Data excerpts
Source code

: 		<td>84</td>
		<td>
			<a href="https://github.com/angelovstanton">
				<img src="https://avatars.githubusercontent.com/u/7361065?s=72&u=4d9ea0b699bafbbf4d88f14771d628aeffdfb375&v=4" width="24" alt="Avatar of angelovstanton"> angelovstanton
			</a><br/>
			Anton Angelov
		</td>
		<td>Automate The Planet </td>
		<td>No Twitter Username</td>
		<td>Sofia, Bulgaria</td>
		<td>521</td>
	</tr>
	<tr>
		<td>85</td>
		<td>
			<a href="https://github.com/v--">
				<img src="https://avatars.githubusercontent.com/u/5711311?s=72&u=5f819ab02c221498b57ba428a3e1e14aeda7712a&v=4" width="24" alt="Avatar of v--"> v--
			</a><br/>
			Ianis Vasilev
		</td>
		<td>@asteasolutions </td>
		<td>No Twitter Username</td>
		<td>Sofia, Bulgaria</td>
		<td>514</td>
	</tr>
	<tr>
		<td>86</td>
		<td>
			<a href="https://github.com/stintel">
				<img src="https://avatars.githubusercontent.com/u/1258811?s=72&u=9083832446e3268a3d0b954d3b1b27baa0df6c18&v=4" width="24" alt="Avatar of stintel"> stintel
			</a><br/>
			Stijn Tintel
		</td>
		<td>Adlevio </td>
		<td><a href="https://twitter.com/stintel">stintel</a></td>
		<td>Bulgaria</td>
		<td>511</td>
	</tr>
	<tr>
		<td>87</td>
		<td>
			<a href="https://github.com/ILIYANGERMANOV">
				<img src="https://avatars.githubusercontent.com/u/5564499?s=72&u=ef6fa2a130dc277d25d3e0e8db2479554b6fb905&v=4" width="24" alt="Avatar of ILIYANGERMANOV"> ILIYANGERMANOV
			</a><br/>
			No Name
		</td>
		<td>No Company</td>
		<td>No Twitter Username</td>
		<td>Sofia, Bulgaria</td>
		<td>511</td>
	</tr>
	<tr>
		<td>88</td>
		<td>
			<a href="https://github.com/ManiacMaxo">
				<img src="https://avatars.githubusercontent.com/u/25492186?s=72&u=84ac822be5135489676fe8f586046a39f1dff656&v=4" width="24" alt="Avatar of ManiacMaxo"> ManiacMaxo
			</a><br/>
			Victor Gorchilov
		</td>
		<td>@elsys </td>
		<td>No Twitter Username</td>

§ **The problem**
Please change each "No Twitter Username" in the rows above to "Twitter not listed" and keep every other line the same.

§ **Result of this exercise**
Source code

: 		<td>84</td>
		<td>
			<a href="https://github.com/angelovstanton">
				<img src="https://avatars.githubusercontent.com/u/7361065?s=72&u=4d9ea0b699bafbbf4d88f14771d628aeffdfb375&v=4" width="24" alt="Avatar of angelovstanton"> angelovstanton
			</a><br/>
			Anton Angelov
		</td>
		<td>Automate The Planet </td>
		<td>Twitter not listed</td>
		<td>Sofia, Bulgaria</td>
		<td>521</td>
	</tr>
	<tr>
		<td>85</td>
		<td>
			<a href="https://github.com/v--">
				<img src="https://avatars.githubusercontent.com/u/5711311?s=72&u=5f819ab02c221498b57ba428a3e1e14aeda7712a&v=4" width="24" alt="Avatar of v--"> v--
			</a><br/>
			Ianis Vasilev
		</td>
		<td>@asteasolutions </td>
		<td>Twitter not listed</td>
		<td>Sofia, Bulgaria</td>
		<td>514</td>
	</tr>
	<tr>
		<td>86</td>
		<td>
			<a href="https://github.com/stintel">
				<img src="https://avatars.githubusercontent.com/u/1258811?s=72&u=9083832446e3268a3d0b954d3b1b27baa0df6c18&v=4" width="24" alt="Avatar of stintel"> stintel
			</a><br/>
			Stijn Tintel
		</td>
		<td>Adlevio </td>
		<td><a href="https://twitter.com/stintel">stintel</a></td>
		<td>Bulgaria</td>
		<td>511</td>
	</tr>
	<tr>
		<td>87</td>
		<td>
			<a href="https://github.com/ILIYANGERMANOV">
				<img src="https://avatars.githubusercontent.com/u/5564499?s=72&u=ef6fa2a130dc277d25d3e0e8db2479554b6fb905&v=4" width="24" alt="Avatar of ILIYANGERMANOV"> ILIYANGERMANOV
			</a><br/>
			No Name
		</td>
		<td>No Company</td>
		<td>Twitter not listed</td>
		<td>Sofia, Bulgaria</td>
		<td>511</td>
	</tr>
	<tr>
		<td>88</td>
		<td>
			<a href="https://github.com/ManiacMaxo">
				<img src="https://avatars.githubusercontent.com/u/25492186?s=72&u=84ac822be5135489676fe8f586046a39f1dff656&v=4" width="24" alt="Avatar of ManiacMaxo"> ManiacMaxo
			</a><br/>
			Victor Gorchilov
		</td>
		<td>@elsys </td>
		<td>Twitter not listed</td>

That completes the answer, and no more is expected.